The eventual loop looks like this:

real ops run
  -> structured report
  -> example row
  -> DSPy program prediction
  -> rich-feedback metric
  -> GEPA optimized candidate
  -> shadow evaluation beside current rules
  -> promotion into skill, policy, or code

The promotion step matters.

If the optimized program learns a better explanation pattern, that should probably become a skill update. If it learns a stable transition rule, that may become code plus tests. If it learns a better checklist, it belongs in a runbook. The optimizer should not become an untouchable blob at the center of ops.

I want the control plane to learn, but I also want the learning to become inspectable artifacts.

This is where "self-improving" can be made less mystical. The system observes real operations, extracts examples, optimizes a judgment module, proves it in shadow mode, and then lands the useful behavior in the repo.

Why not start fully autonomous?

Because "fully autonomous" is a bad first milestone.

The current system can already keep reports fresh, surface drift, generate update contracts, prepare agent briefs, and tell me the next safe step. It can also avoid doing the wrong thing. That is enough autonomy to be useful.

I would rather have a conservative runner that never silently crosses an authorization boundary than a flashy one that sometimes does.

The plan is to expand autonomy through policy gates:

• unattended read-only monitoring;
• unattended cache/index refresh;
• unattended dry-run contract generation;
• approval-gated executor dry-runs;
• explicit-authorized mutation;
• eventually, narrow unattended mutation for low-risk classes after enough evidence.

Each step needs reports, tests, rollback stories, and postchecks.

What gets open sourced

The current private repo is not the product.

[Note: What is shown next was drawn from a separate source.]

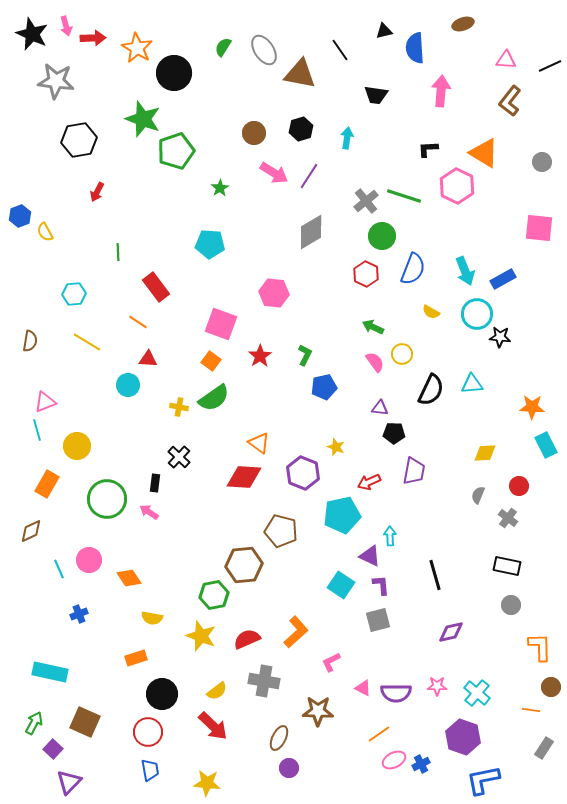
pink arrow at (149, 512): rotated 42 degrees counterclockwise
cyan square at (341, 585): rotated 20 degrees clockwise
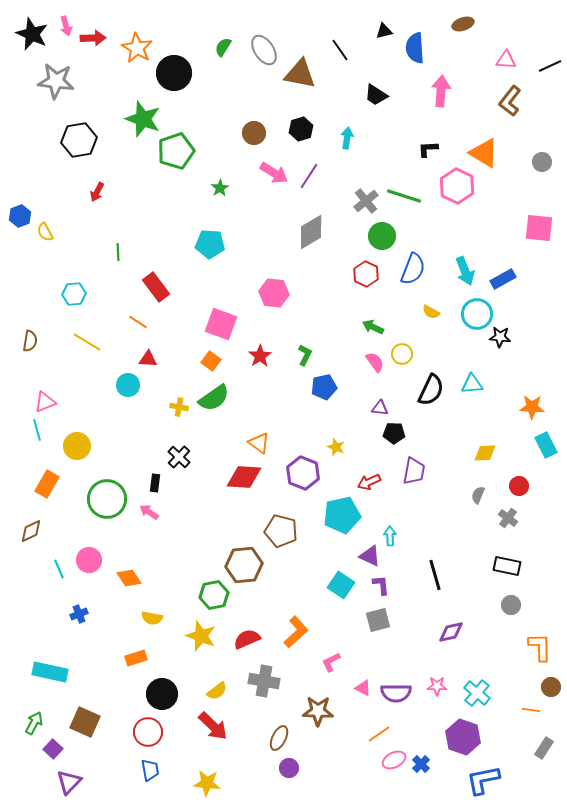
black trapezoid at (376, 95): rotated 25 degrees clockwise
blue cross at (421, 764): rotated 18 degrees counterclockwise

The future public artifact should be a scrubbed framework:

• fleet registry schema;
• status vocabulary;
• report JSON contracts;
• systemd and launchd scheduler templates;
• task queue envelope;
• mutation policy examples;
• skills for fleet ops, update readiness, action contracts, task queues, and self-improvement loops;
• DSPy/GEPA examples trained on sanitized ops scenarios.

The goal is not to sell "my exact fleet." It is to give people a working pattern for their own agent fleets.

If you run one coding agent, this may sound overbuilt. If you run several strong agents across machines, it starts to feel like table stakes.

Where this goes next

The next private milestones are straightforward:

• create current update-action contracts for the drifted fleet;
• keep the runner green and fast;
• turn repeated incidents into eval rows;
• build the first DSPy classifier for ops triage;
• run GEPA on real examples;
• compare the optimized judgment module against the current deterministic rules in shadow mode.

When that loop works, the launch series gets more interesting. Then I can write with outcomes: what GEPA improved, what it failed to improve, which skills changed, and which parts of agent ops should stay deterministic forever.

For now, the thing I am happiest about is smaller:

make fleet-today

Four devices. Typed state. One next action each.

That is not the end state of autonomous agent operations. It is a good beginning.